■ **WORK REQUIRED**
Copy the lines of the stored data from the line with "[380, 443, 507, 571]" to the line with "[158, 264, 200, 499]", including both of those lines. Leave the pictures out of your answer.

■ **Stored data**
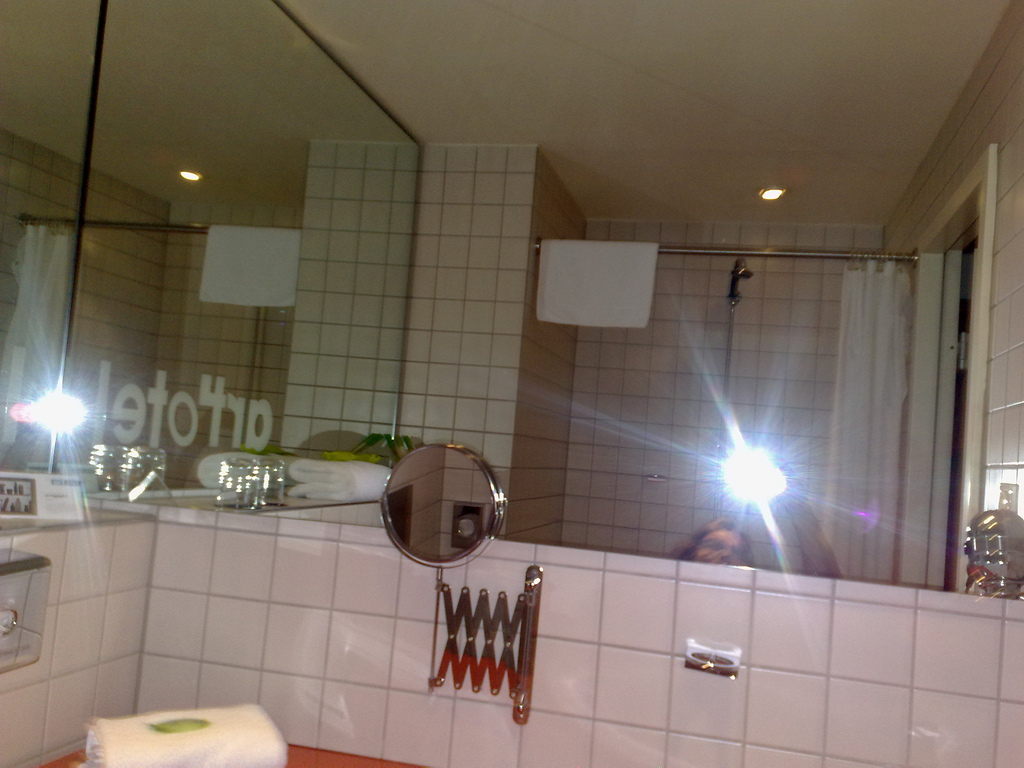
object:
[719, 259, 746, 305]
shower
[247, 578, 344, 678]
tile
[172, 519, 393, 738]
wall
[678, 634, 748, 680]
dish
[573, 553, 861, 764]
wall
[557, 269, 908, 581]
flash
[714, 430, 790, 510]
camera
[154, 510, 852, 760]
wall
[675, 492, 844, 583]
person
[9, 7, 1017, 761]
picture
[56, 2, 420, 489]
mirror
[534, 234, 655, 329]
towel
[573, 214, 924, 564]
area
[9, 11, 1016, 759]
photo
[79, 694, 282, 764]
towels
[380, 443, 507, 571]
mirror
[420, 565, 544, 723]
holder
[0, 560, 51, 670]
tissue box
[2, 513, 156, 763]
wall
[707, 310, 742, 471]
waterline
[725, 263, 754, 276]
shower head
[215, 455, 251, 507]
glass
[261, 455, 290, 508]
glass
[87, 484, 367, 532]
shelf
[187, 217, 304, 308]
towel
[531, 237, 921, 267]
curtain rod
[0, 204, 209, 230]
curtain rod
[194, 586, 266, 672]
tiles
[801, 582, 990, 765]
wall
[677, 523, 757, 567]
head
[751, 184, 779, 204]
circle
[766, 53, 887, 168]
ceiling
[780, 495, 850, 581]
arm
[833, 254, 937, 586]
curtains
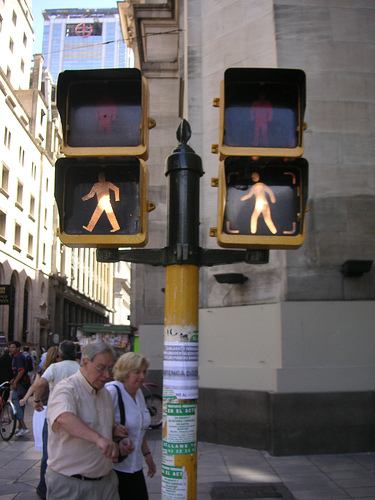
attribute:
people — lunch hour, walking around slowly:
[44, 341, 155, 498]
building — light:
[186, 5, 374, 65]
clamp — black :
[154, 235, 209, 271]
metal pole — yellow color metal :
[156, 129, 214, 251]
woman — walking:
[106, 343, 159, 498]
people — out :
[17, 328, 152, 480]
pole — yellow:
[146, 260, 218, 468]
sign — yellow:
[54, 69, 157, 247]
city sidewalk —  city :
[208, 443, 277, 484]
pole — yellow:
[158, 264, 200, 499]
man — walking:
[42, 339, 122, 499]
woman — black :
[107, 351, 157, 498]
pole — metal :
[163, 116, 203, 499]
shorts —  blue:
[9, 378, 32, 420]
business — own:
[0, 325, 156, 492]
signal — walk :
[54, 149, 303, 243]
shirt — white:
[102, 378, 150, 472]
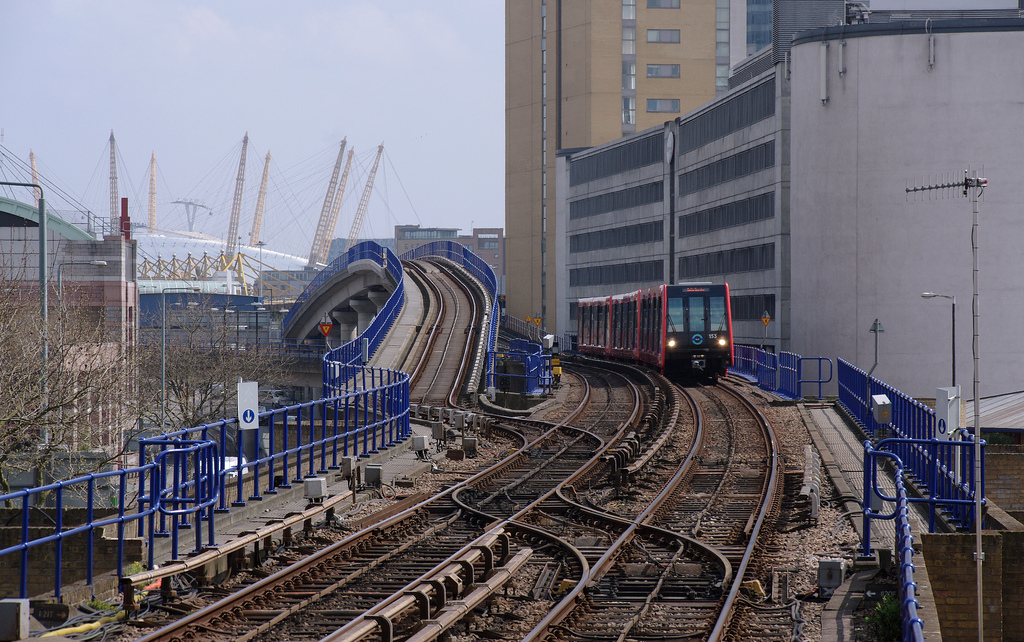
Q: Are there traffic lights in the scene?
A: No, there are no traffic lights.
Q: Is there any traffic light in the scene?
A: No, there are no traffic lights.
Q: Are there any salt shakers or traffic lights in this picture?
A: No, there are no traffic lights or salt shakers.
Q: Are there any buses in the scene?
A: No, there are no buses.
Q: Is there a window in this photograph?
A: Yes, there is a window.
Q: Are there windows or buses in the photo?
A: Yes, there is a window.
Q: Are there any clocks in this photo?
A: No, there are no clocks.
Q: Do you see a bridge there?
A: Yes, there is a bridge.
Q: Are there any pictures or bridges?
A: Yes, there is a bridge.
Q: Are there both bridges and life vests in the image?
A: No, there is a bridge but no life jackets.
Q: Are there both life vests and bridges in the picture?
A: No, there is a bridge but no life jackets.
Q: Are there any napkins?
A: No, there are no napkins.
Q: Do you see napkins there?
A: No, there are no napkins.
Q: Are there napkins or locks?
A: No, there are no napkins or locks.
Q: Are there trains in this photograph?
A: Yes, there is a train.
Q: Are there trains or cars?
A: Yes, there is a train.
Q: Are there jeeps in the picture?
A: No, there are no jeeps.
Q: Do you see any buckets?
A: No, there are no buckets.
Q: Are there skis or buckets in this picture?
A: No, there are no buckets or skis.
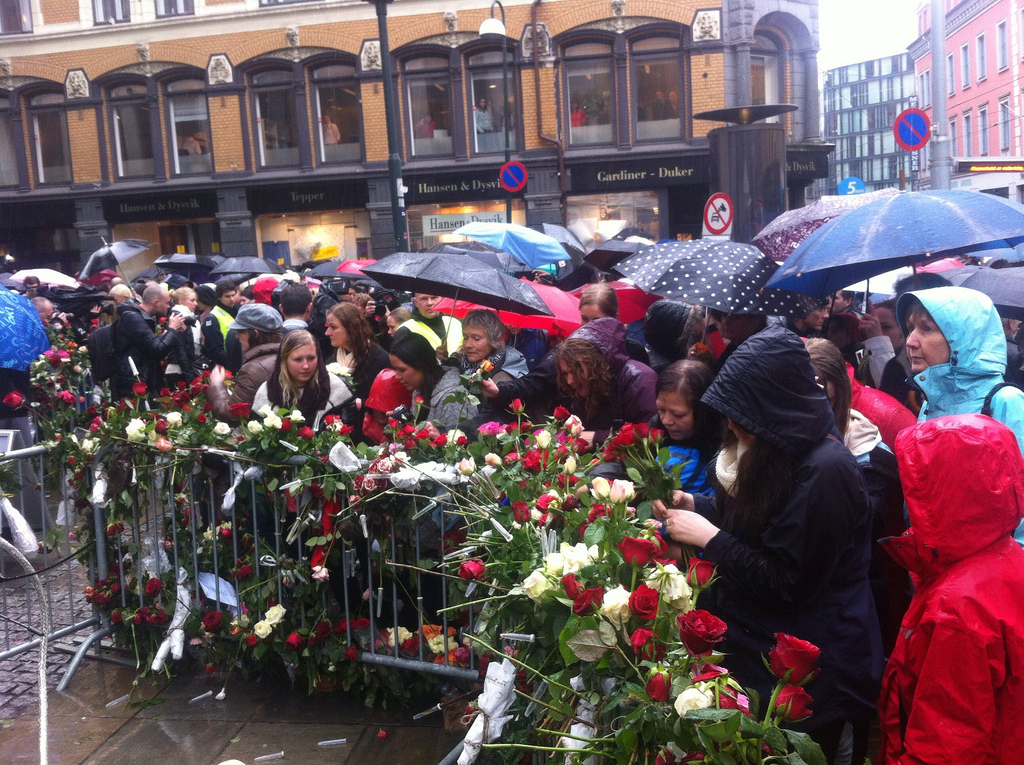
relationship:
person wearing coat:
[880, 401, 1023, 756] [879, 408, 1022, 762]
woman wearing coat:
[892, 286, 1024, 540] [879, 408, 1022, 762]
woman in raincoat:
[654, 326, 878, 759] [700, 322, 890, 742]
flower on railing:
[770, 634, 827, 682] [78, 422, 691, 756]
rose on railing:
[214, 414, 232, 439] [78, 422, 691, 756]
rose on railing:
[164, 410, 184, 429] [78, 422, 691, 756]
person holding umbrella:
[430, 310, 531, 412] [762, 175, 1021, 309]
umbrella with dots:
[603, 233, 831, 333] [687, 256, 703, 274]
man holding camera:
[107, 282, 199, 390] [171, 308, 203, 331]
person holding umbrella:
[430, 309, 531, 411] [353, 251, 558, 328]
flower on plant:
[297, 427, 323, 445] [236, 404, 353, 507]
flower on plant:
[770, 634, 827, 682] [44, 389, 143, 508]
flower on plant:
[770, 634, 827, 682] [514, 526, 700, 644]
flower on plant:
[770, 634, 827, 682] [526, 550, 716, 717]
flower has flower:
[770, 634, 827, 682] [113, 606, 124, 624]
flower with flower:
[770, 634, 827, 682] [770, 634, 827, 682]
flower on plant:
[770, 634, 827, 682] [272, 489, 349, 694]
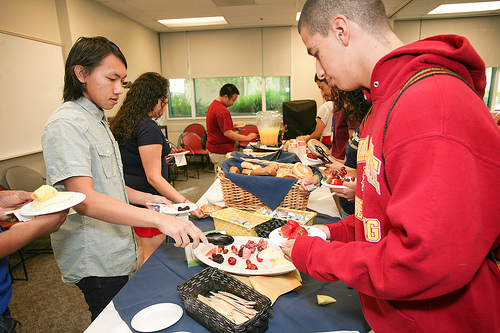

■ **SOLUTION TO THIS PROBLEM**
[380, 443, 507, 571]
mirror
[420, 565, 544, 723]
holder
[0, 560, 51, 670]
tissue box
[2, 513, 156, 763]
wall
[707, 310, 742, 471]
waterline
[725, 263, 754, 276]
shower head
[215, 455, 251, 507]
glass
[261, 455, 290, 508]
glass
[87, 484, 367, 532]
shelf
[187, 217, 304, 308]
towel
[531, 237, 921, 267]
curtain rod
[0, 204, 209, 230]
curtain rod
[194, 586, 266, 672]
tiles
[801, 582, 990, 765]
wall
[677, 523, 757, 567]
head
[751, 184, 779, 204]
circle
[766, 53, 887, 168]
ceiling
[780, 495, 850, 581]
arm
[833, 254, 937, 586]
curtains
attribute:
people — lunch hour, walking around slowly:
[44, 341, 155, 498]
building — light:
[186, 5, 374, 65]
clamp — black :
[154, 235, 209, 271]
metal pole — yellow color metal :
[156, 129, 214, 251]
woman — walking:
[106, 343, 159, 498]
people — out :
[17, 328, 152, 480]
pole — yellow:
[146, 260, 218, 468]
sign — yellow:
[54, 69, 157, 247]
city sidewalk —  city :
[208, 443, 277, 484]
pole — yellow:
[158, 264, 200, 499]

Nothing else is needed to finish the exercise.